AS Kritik QRIS dan GPN, Ekonom: Indonesia Tegaskan Kedaulatan Digital
Beritasatu.com
Jenis Media: Ekonomi

Jakarta, Beritasatu.com - Amerika Serikat menyatakan keberatan terhadap kebijakan sistem pembayaran nasional Indonesia seperti QRIS (Quick Response Code Indonesian Standard) dan GPN (Gerbang Pembayaran Nasional). Kritik tersebut tercantum dalam laporan tahunan 2025 National Trade Estimate yang dirilis oleh United States Trade Representative (USTR). Laporan ini menilai kebijakan Bank Indonesia membatasi akses perusahaan pembayaran asal AS, seperti Visa dan Mastercard, terhadap sistem pembayaran domestik.
Direktur Eksekutif Segara Research Institute, Piter Abdullah Redjalam, menilai tudingan tersebut tidak berdasar. Menurutnya, QRIS dan GPN justru bertujuan memperkuat kemandirian sistem pembayaran nasional, bukan menutup pintu bagi pihak asing.
“GPN dan QRIS adalah inisiatif domestik. Tujuannya membangun sistem pembayaran yang efisien, aman, dan tidak tergantung pada layanan asing. Bukan berarti melarang Visa atau Mastercard,” jelas Piter dalam program "Investor Market Today" yang diakses melalui YouTube Beritasatu, Kamis (24/4/2025).
Sekadar informasi, GPN diluncurkan pada 2017, sementara QRIS diperkenalkan pada 2019. Kedua sistem ini dirancang untuk memastikan seluruh transaksi dalam negeri dapat dilakukan tanpa ketergantungan pada infrastruktur asing, serta menciptakan interkoneksi dan interoperabilitas antarlembaga keuangan nasional.
Piter menegaskan GPN tetap membuka ruang bagi penggunaan kartu berlogo Visa dan Mastercard. Bahkan, banyak kartu debit dan kredit di Indonesia yang masih mencantumkan logo kedua jaringan global tersebut. Keunggulan GPN adalah kemampuannya menghubungkan kartu dari satu bank ke jaringan bank lain tanpa batasan.
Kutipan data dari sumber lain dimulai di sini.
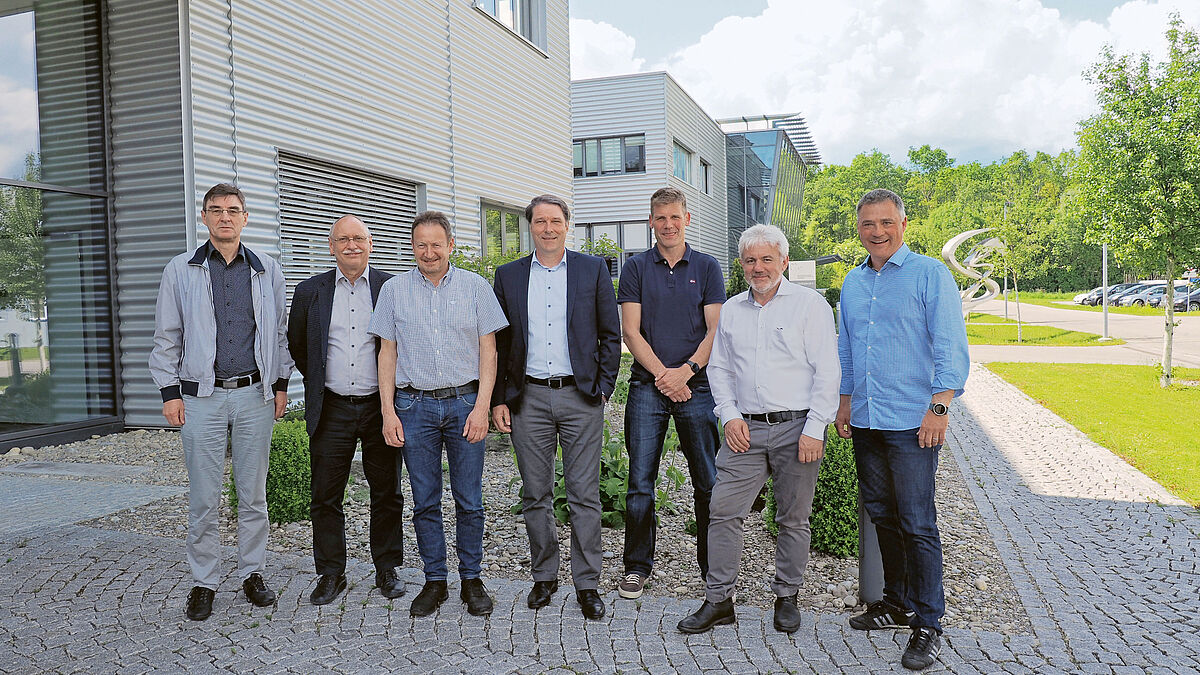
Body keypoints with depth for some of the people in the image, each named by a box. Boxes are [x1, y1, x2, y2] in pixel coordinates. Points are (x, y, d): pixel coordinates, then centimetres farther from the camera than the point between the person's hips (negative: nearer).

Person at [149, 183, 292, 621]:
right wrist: (170, 391, 0)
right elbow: (166, 336, 6)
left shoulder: (268, 271, 8)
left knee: (254, 493, 8)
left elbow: (280, 332, 13)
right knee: (203, 498, 3)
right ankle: (204, 582, 16)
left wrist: (281, 384, 8)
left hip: (255, 395, 1)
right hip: (201, 396, -1)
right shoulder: (181, 271, 5)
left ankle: (252, 573, 21)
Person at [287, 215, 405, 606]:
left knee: (387, 494, 8)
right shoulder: (311, 291, 5)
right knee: (325, 497, 6)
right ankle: (331, 573, 21)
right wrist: (318, 381, 13)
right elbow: (295, 344, 15)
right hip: (331, 409, 1)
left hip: (379, 407, -1)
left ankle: (387, 570, 23)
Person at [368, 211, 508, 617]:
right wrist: (388, 412, 0)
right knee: (425, 502, 7)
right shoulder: (394, 290, 7)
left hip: (465, 403, -1)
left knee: (470, 500, 4)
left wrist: (482, 406, -7)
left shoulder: (475, 287, 4)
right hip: (414, 406, 1)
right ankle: (434, 581, 20)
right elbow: (387, 352, 7)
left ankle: (471, 580, 18)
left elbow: (488, 350, 2)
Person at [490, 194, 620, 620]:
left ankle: (587, 585, 13)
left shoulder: (593, 269, 4)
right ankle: (544, 577, 24)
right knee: (535, 495, 9)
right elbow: (498, 343, 10)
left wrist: (603, 389, -2)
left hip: (580, 397, -1)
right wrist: (498, 399, 3)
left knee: (584, 494, 2)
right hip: (528, 398, 2)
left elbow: (611, 334, 6)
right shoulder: (508, 276, 9)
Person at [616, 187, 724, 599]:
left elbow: (715, 330, 1)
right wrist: (663, 374, -10)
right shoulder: (636, 268, 7)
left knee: (708, 483, 4)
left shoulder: (707, 268, 8)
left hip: (696, 386, 0)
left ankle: (713, 566, 18)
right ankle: (638, 565, 17)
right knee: (640, 483, 3)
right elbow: (630, 331, 1)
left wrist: (686, 370, -12)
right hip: (647, 387, 0)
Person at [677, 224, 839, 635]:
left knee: (794, 519, 8)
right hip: (746, 430, 4)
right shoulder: (731, 310, 13)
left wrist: (814, 430, -11)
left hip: (796, 428, -3)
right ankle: (719, 600, 10)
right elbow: (719, 368, 18)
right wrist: (729, 415, 3)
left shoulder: (810, 304, -1)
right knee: (723, 512, -1)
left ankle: (786, 598, 25)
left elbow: (827, 371, -5)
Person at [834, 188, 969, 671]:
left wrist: (939, 408, -17)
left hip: (912, 423, -6)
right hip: (865, 422, 6)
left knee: (917, 524, -3)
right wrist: (844, 404, 18)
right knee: (882, 517, 13)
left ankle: (927, 625, 8)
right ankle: (897, 603, 28)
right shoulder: (852, 283, 14)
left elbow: (950, 347, -9)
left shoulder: (930, 274, -4)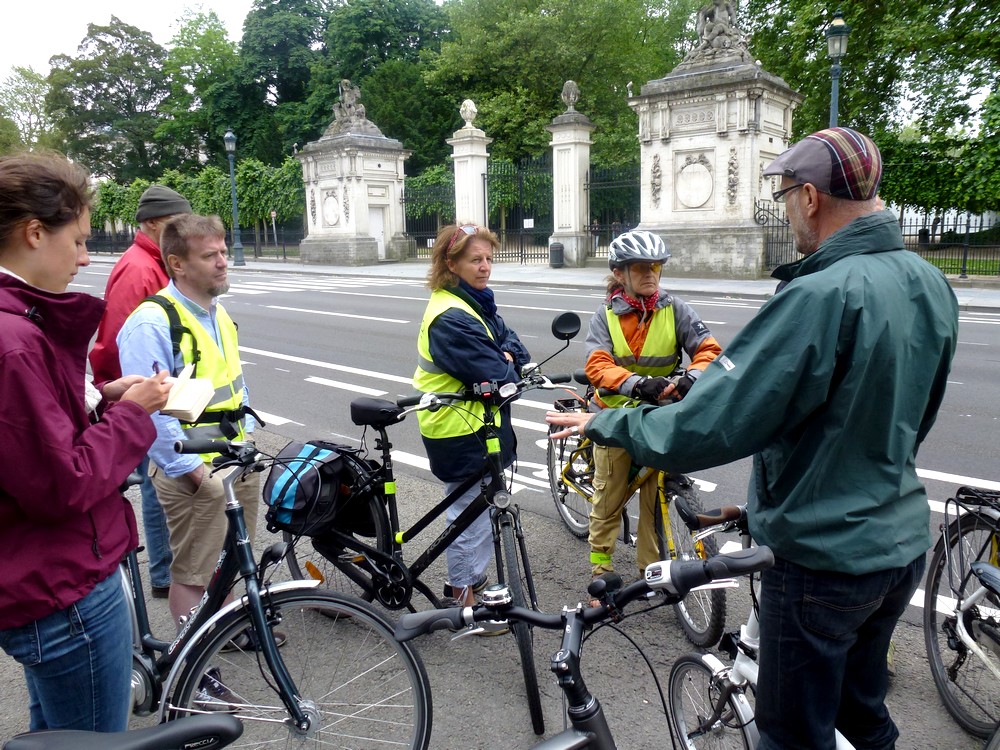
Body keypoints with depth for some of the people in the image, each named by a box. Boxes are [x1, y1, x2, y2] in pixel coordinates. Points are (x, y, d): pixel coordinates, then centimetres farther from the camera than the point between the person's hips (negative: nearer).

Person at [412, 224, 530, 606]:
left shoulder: (477, 302, 10)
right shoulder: (451, 317, -24)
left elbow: (511, 342, 8)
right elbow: (498, 377, -26)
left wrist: (506, 357, -13)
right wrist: (508, 368, -5)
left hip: (481, 425, 10)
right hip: (461, 432, -10)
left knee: (483, 508, 22)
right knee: (470, 515, 4)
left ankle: (471, 577, 39)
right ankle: (464, 597, 21)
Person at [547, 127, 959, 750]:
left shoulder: (822, 295, -27)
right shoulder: (931, 285, 0)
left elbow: (709, 425, -28)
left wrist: (608, 425, -14)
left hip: (821, 554, -7)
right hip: (903, 544, 8)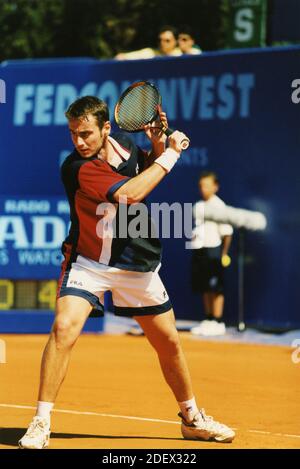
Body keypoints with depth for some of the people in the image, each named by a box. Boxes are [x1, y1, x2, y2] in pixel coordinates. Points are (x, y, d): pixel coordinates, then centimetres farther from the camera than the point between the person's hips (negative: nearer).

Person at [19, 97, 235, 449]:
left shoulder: (123, 144, -4)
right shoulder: (76, 168, -24)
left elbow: (147, 171, 17)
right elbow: (128, 194, -33)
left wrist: (157, 144, -5)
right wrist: (171, 153, -24)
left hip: (137, 265, 5)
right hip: (88, 262, -5)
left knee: (168, 343, 13)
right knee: (64, 328, -27)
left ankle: (192, 419, 34)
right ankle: (41, 423, -18)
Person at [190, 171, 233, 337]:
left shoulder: (219, 206, -9)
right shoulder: (198, 206, 14)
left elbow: (226, 233, -11)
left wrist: (223, 254, -14)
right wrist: (193, 235, 7)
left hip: (213, 250, -7)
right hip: (199, 250, 7)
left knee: (216, 289, -4)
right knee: (204, 289, 11)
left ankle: (218, 323, -1)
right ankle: (208, 321, 20)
Hal serupa juga berlaku untuk QRIS. Standardisasi kode QR ini memungkinkan masyarakat melakukan transaksi digital secara cepat, mudah, dan aman tanpa perlu perangkat EDC (electronic data capture) seperti kartu kredit.
“QRIS bahkan telah mengubah perilaku masyarakat. Sekarang, bayar warung, parkir, hingga food truck cukup dengan ponsel. Tak perlu lagi membawa kartu,” tambah Piter.
Piter menjelaskan QRIS dan GPN bukan sekadar soal efisiensi. Sistem ini juga meningkatkan keamanan karena proses switching dan penyelesaian transaksi dilakukan di dalam negeri. Artinya, tidak ada data transaksi yang keluar dari Indonesia.
“Indonesia tidak menutup pintu bagi siapa pun. Namun, Indonesia punya hak untuk membangun sistem sendiri demi efisiensi dan keamanan nasional,” tegasnya.
Piter menekankan, kehadiran QRIS dan GPN bukan bentuk proteksionisme, melainkan upaya menyeimbangkan dominasi raksasa global. Dengan memberikan alternatif kepada masyarakat, Indonesia menunjukkan kesiapan untuk mandiri secara teknologi tanpa menutup diri terhadap kerja sama internasional.